Nous nous sommes donné beaucoup de mal pour aider nos garçons à aimer Jéhovah et le ministère chrétien. Nous voulions qu’ils fassent du service à plein temps leur carrière, non pour nous faire plaisir, mais parce que c’était leur choix à eux. Nous avons toujours attiré leur attention sur les joies du service à plein temps. Sans nier que nous avions des difficultés, nous mettions l’accent sur la façon dont Jéhovah soutenait et bénissait notre famille. Nous prenions aussi des dispositions pour que nos fils soient entourés par des frères et sœurs qui mettaient Jéhovah à la première place dans leur vie.

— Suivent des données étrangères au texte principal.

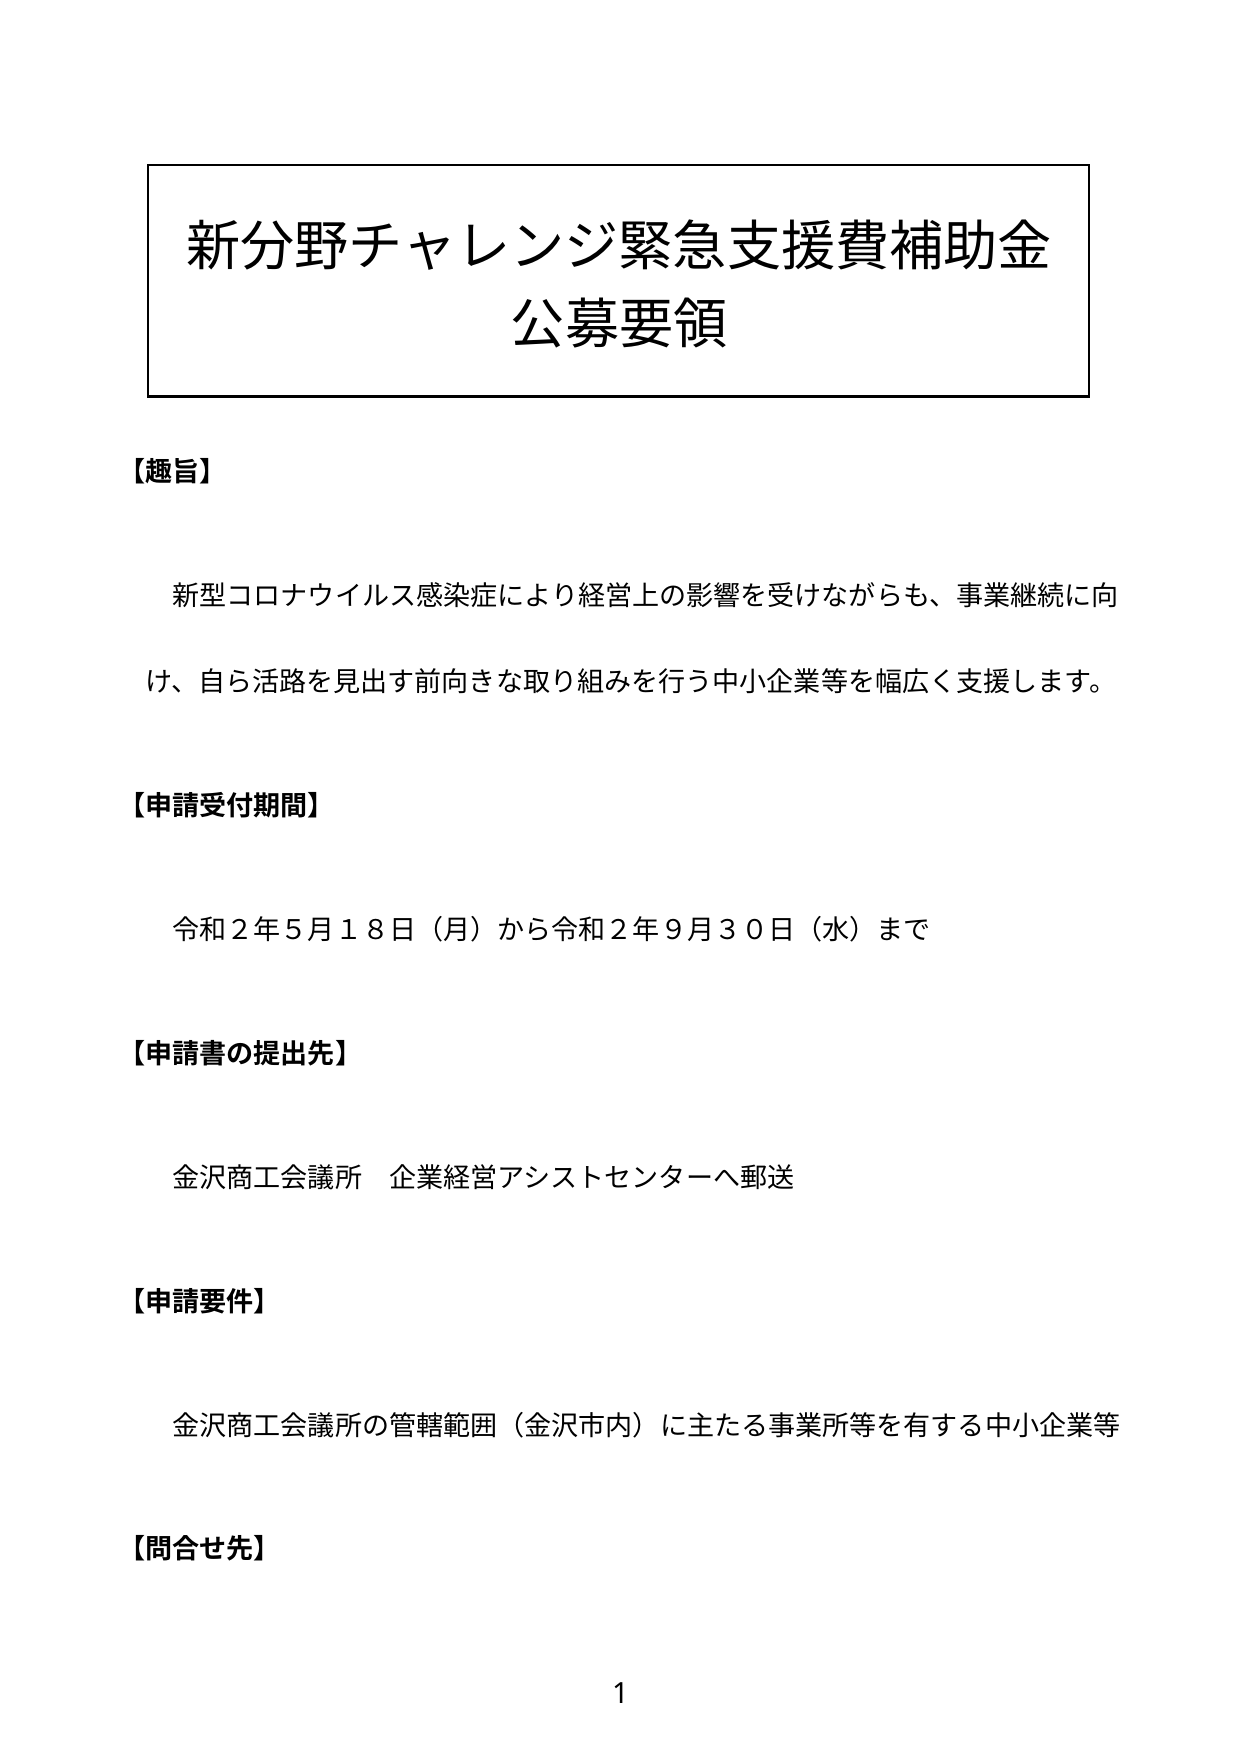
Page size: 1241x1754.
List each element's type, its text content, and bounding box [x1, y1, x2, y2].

text 新型コロナウイルス感染症により経営上の影響を受けながらも、事業継続に向け、自ら活路を見出す前向きな取り組みを行う中小企業等を幅広く支援します。 [118, 556, 1122, 718]
text 金沢商工会議所 企業経営アシストセンターへ郵送 [118, 1138, 1122, 1213]
text 令和２年５月１８日（月）から令和２年９月３０日（水）まで [118, 890, 1122, 965]
text 金沢商工会議所の管轄範囲（金沢市内）に主たる事業所等を有する中小企業等 [118, 1386, 1122, 1461]
text 【申請書の提出先】 [118, 1014, 1122, 1089]
text 【問合せ先】 [118, 1509, 1122, 1584]
text 【申請要件】 [118, 1262, 1122, 1337]
text 【趣旨】 [118, 432, 1122, 507]
text 【申請受付期間】 [118, 766, 1122, 841]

Jéhovah a toujours pourvu aux besoins de notre famille. Bien sûr, de mon côté, j’ai veillé à faire ma part. Quand j’étais célibataire et pionnier spécial dans la forêt tropicale, j’avais appris à économiser et à être prévoyant. Mais parfois, même quand toute notre famille faisait de son mieux, nous manquions du nécessaire. Lorsque cela arrivait, il était clair que Jéhovah intervenait pour nous aider. Par exemple, de la fin des années 1980 au début des années 1990, il y a eu une guerre civile au Suriname. Durant cette période, il était difficile de se procurer ne serait-​ce que des articles de première nécessité. Malgré tout, Jéhovah a toujours pourvu à nos besoins (Mat. 6:32).

JE FAIS LE BILAN

De gauche à droite : Ethel et moi.

Notre fils aîné, Ethniël, et sa femme, Natalie.

Notre fils Giovanni et sa femme, Christal.

Tout au long de notre vie, Jéhovah a pris soin de nous et nous a procuré bonheur et satisfaction. Nos enfants sont un précieux cadeau, et ça a été un honneur de faire d’eux des serviteurs de Jéhovah. Nous sommes très heureux qu’ils aient choisi comme carrière le service à plein temps. Ethniël et Giovanni sont tous les deux diplômés d’une école théocratique et servent aujourd’hui au Béthel du Suriname avec leur femme.

Ethel et moi avons pris de l’âge, mais, étant pionniers spéciaux, nous sommes toujours bien occupés au service de Jéhovah. En fait, nous sommes tellement occupés que je n’ai toujours pas pris le temps d’apprendre à nager ! Mais je n’ai aucun regret ! Quand je repense à ma vie, je me dis sans hésiter qu’avoir choisi, à un jeune âge, de faire du service à plein temps ma carrière a été une des meilleures décisions que j’aie jamais prises.

b La biographie de Willem van Seijl, intitulée « La réalité a dépassé mes attentes », a été publiée dans Réveillez-Vous ! du 8 octobre 1999.